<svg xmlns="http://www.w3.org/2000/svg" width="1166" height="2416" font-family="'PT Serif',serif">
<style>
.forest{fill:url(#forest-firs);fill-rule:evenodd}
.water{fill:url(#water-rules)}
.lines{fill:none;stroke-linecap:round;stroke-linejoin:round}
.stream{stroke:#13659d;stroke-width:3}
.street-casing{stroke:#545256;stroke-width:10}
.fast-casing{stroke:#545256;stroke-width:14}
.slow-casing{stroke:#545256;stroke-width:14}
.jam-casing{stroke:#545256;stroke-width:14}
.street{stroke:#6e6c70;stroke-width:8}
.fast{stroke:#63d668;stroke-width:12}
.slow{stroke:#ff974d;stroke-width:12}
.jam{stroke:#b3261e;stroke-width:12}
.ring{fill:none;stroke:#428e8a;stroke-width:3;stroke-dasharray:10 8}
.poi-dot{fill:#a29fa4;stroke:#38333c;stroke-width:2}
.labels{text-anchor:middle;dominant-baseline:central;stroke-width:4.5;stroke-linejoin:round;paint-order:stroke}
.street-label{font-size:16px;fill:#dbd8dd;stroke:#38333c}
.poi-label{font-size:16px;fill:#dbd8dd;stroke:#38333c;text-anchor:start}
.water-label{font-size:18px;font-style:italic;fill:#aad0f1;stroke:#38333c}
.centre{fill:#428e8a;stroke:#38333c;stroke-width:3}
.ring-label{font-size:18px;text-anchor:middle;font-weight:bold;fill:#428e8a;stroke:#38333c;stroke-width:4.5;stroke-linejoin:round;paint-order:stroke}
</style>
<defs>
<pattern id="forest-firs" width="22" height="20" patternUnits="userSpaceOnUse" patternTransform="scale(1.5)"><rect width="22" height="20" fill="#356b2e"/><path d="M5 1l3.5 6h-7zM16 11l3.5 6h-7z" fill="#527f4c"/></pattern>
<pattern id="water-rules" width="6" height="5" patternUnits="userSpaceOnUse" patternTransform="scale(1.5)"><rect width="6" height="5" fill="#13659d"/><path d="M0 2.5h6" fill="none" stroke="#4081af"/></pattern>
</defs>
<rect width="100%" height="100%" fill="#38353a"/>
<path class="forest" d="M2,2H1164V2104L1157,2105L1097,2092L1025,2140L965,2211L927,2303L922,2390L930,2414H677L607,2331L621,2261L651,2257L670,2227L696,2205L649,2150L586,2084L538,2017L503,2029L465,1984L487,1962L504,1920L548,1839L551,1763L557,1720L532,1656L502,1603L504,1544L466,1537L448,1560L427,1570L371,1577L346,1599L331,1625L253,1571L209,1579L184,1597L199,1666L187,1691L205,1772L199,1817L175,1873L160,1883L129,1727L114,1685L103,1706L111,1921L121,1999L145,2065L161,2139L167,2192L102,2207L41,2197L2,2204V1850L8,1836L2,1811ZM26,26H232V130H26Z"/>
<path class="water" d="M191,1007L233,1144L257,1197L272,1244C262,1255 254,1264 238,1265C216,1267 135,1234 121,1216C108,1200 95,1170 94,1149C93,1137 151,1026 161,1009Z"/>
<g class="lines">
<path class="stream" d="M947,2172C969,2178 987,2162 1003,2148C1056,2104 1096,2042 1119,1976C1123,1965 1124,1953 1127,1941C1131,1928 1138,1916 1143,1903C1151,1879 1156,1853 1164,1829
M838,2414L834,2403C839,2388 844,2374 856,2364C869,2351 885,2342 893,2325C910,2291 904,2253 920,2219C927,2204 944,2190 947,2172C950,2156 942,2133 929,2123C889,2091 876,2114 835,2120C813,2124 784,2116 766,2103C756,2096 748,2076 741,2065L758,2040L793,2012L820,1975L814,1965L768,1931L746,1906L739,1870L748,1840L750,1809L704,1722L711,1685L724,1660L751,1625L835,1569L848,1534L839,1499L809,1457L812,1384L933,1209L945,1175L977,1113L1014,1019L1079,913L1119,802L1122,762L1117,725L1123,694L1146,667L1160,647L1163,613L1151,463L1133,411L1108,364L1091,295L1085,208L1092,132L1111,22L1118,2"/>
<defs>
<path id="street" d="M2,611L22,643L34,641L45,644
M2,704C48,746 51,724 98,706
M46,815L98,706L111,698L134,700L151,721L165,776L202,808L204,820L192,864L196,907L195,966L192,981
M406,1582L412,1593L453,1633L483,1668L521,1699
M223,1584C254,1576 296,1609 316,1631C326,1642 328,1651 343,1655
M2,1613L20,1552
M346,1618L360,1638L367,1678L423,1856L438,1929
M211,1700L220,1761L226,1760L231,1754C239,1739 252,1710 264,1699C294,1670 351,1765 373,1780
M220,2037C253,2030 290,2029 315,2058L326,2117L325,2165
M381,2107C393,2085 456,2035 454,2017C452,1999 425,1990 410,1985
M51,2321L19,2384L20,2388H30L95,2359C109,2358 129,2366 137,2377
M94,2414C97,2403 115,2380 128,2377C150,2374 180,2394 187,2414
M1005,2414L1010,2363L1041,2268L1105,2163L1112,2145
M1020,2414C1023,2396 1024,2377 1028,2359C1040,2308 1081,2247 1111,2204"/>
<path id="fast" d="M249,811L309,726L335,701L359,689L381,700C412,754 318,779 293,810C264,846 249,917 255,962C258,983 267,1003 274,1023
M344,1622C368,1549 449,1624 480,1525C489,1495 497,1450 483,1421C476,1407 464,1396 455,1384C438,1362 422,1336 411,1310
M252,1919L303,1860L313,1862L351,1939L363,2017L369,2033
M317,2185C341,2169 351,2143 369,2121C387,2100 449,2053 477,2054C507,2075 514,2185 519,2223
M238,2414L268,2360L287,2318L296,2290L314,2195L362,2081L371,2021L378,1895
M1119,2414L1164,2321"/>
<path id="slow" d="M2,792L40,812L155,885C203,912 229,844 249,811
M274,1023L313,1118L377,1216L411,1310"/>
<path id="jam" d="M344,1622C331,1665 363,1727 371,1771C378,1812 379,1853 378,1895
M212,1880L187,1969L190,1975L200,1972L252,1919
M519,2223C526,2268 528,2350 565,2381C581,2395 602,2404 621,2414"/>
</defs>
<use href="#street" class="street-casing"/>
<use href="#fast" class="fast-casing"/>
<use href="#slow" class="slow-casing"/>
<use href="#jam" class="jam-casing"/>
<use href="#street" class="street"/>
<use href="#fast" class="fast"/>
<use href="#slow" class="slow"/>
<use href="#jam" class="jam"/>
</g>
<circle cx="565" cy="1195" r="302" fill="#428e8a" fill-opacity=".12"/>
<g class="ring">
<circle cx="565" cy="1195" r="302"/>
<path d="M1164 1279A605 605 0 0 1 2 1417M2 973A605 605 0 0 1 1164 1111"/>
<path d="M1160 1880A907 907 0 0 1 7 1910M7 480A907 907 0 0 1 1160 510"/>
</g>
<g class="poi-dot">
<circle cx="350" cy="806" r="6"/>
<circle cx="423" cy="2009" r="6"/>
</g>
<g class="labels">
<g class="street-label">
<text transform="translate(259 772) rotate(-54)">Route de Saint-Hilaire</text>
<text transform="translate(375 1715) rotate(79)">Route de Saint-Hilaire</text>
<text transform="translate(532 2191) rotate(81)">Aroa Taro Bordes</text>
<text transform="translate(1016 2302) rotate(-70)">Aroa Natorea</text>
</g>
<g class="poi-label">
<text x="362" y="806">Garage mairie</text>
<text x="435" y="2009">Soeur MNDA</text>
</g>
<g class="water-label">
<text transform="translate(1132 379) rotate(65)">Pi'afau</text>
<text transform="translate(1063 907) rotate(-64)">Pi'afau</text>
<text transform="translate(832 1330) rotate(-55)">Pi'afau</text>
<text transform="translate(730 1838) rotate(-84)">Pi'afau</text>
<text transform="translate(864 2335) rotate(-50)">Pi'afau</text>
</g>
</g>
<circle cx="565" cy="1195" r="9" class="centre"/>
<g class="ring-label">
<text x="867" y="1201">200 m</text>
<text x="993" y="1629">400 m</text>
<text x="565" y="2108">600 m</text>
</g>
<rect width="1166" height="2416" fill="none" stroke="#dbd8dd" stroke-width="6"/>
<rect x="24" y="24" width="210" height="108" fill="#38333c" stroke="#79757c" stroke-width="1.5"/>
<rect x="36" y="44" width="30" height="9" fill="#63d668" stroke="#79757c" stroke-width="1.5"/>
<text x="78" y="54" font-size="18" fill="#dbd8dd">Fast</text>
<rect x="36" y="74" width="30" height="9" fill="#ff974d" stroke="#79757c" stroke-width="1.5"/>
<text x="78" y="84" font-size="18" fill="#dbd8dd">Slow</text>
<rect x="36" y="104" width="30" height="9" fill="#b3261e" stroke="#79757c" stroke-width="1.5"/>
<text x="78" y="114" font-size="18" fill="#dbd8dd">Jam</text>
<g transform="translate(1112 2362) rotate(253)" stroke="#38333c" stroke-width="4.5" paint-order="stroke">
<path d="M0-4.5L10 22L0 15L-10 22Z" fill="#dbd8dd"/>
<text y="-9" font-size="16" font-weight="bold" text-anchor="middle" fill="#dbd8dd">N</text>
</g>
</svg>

**PROBLEM**
Go through the data and count every line where the word "labels" appears. Give only that count.

**OUTPUT OF THE TASK**
2